_Document passage_
——————————
On the 9th of May 1826, the 6th Duke of Devonshire employed a new head gardener,
This man was become renowned as an inventor, founder of several gardening magazines, and a Member of Parliament; he may perhaps be best remembered as the creator of the Great Exhibition at Crystal Palace London in 1851 and was given a Knighthood for his services, Joseph Paxton.
Paxton's arrival at Chatsworth house in Derbyshire is best described in his own words. " I left London on the Comet Coach for Chesterfield, and arrived at Chatsworth at 4.30a.m. on the morning of the 9th May 1826. As no person was to be seen at that early hour, I got over the greenhouse gate by the old covered walkway, explored the grounds and looked around the outside of the house, then I went to the kitchen gardens, scaled the outside wall and saw the whole of the place, set the men to work there at 6.00a.m. returned to Chatsworth and got Thomas Welson to play the water works to me, afterwards went to breakfast with poor dear Mrs. Gregory and her niece. The latter fell in love with me and I with her, and thus completed my first mornings work at Chatsworth, before nine o'clock".
——————————
_What you have to do_
Resume the passage on Joseph Paxton's arrival at Chatsworth, starting after its final sentence.

_Information supplied_
——————————
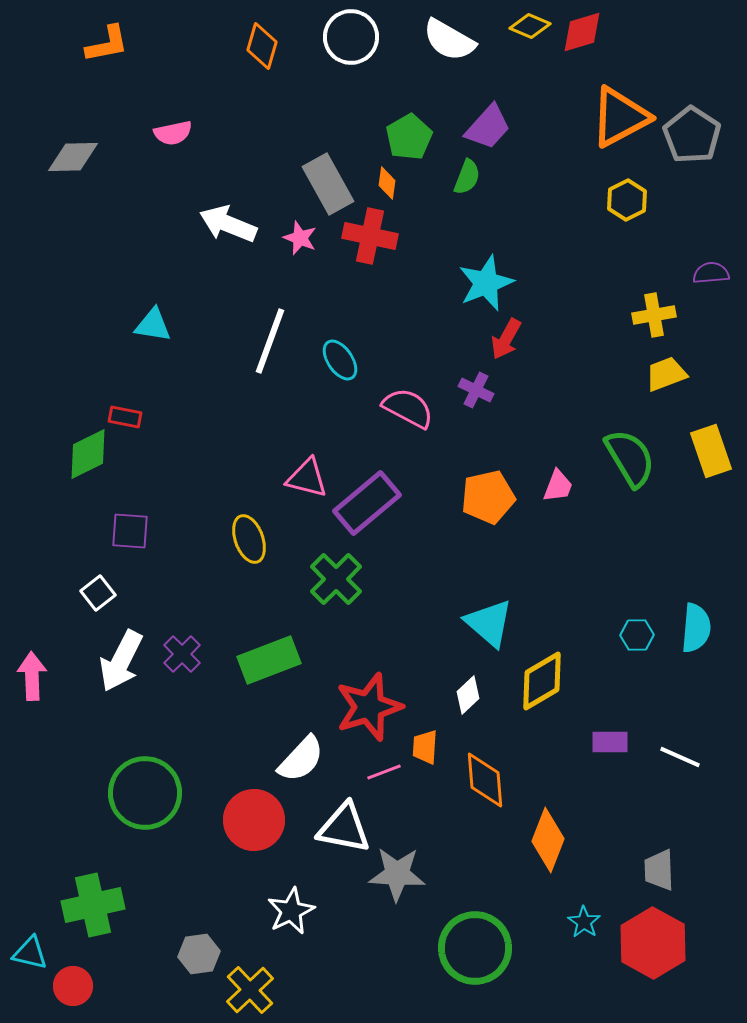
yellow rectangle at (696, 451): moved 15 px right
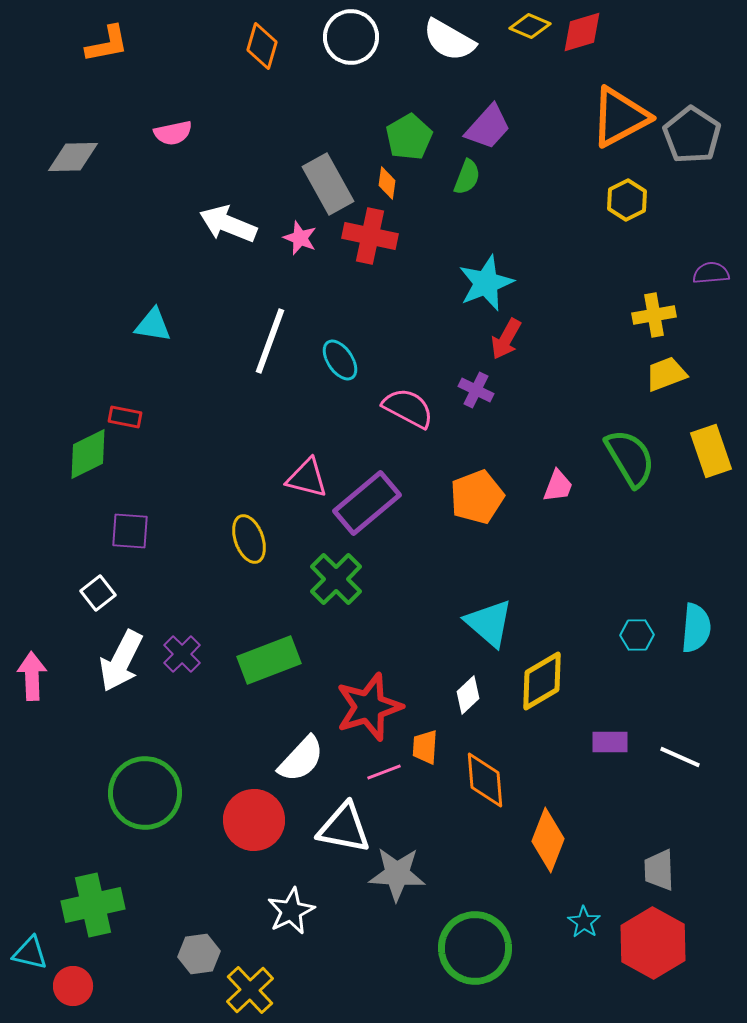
orange pentagon at (488, 497): moved 11 px left; rotated 8 degrees counterclockwise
——————————
_Right answer_
He married Sarah Brown the following January. He introduced over eighty different species of orchids to Chatsworth, and eventually it became the home of one of the most extensive collections of orchids in the country.
Plant hunting was at its height in the nineteenth century, and in 1835, the Duke sent John Gibson, one of Joseph's trainees to the Far East, to Cherrapunji in the Khasi Range of Hills under the control of Dr. Wallich, the head of the Botanical Gardens of Callcutta.
The trip proved exceptional and he shipped back over 80 new species of orchids eventually arriving home himself some two years later.
Both the Duke and Paxton were keen to emulate this success with other trips, but as the Duke's finances were rather low this seemed unlikely; However, a sum of £1600 was raised by about twenty owners of other large estates, and some of the nations foremost nurseries, and another trip, this time to the Canadian Rockies and Vancouver made sail from England on the 20th March 1838.
Wallace and Banks, both Chatsworth gardeners took part in this adventure, one could speak French and the other was a scholar of Latin, and both had been taught some (Spanish ?) They were advised to "beware of bears and women, both of which were hindrances to the placid life of a plant collector".
Unfortunately they both were lost when their boat capsized on the Columbia river. Paxton was extremely upset at this tragedy, and he never organised another expedition again.
Dendrobium lasianthera
A variety of this plant was initially described by a Mr. J. J. Smith of New Guinea in 1932, after which it was lost to cultivation as the 2nd World War raged across its habitat. Its re-discovery was as dramatic as the name of the person involved....
Captain Neptune Blood, whose resourcefulness and temerity can only be admired, liberated a plant whilst in the process of escaping from the Japanese.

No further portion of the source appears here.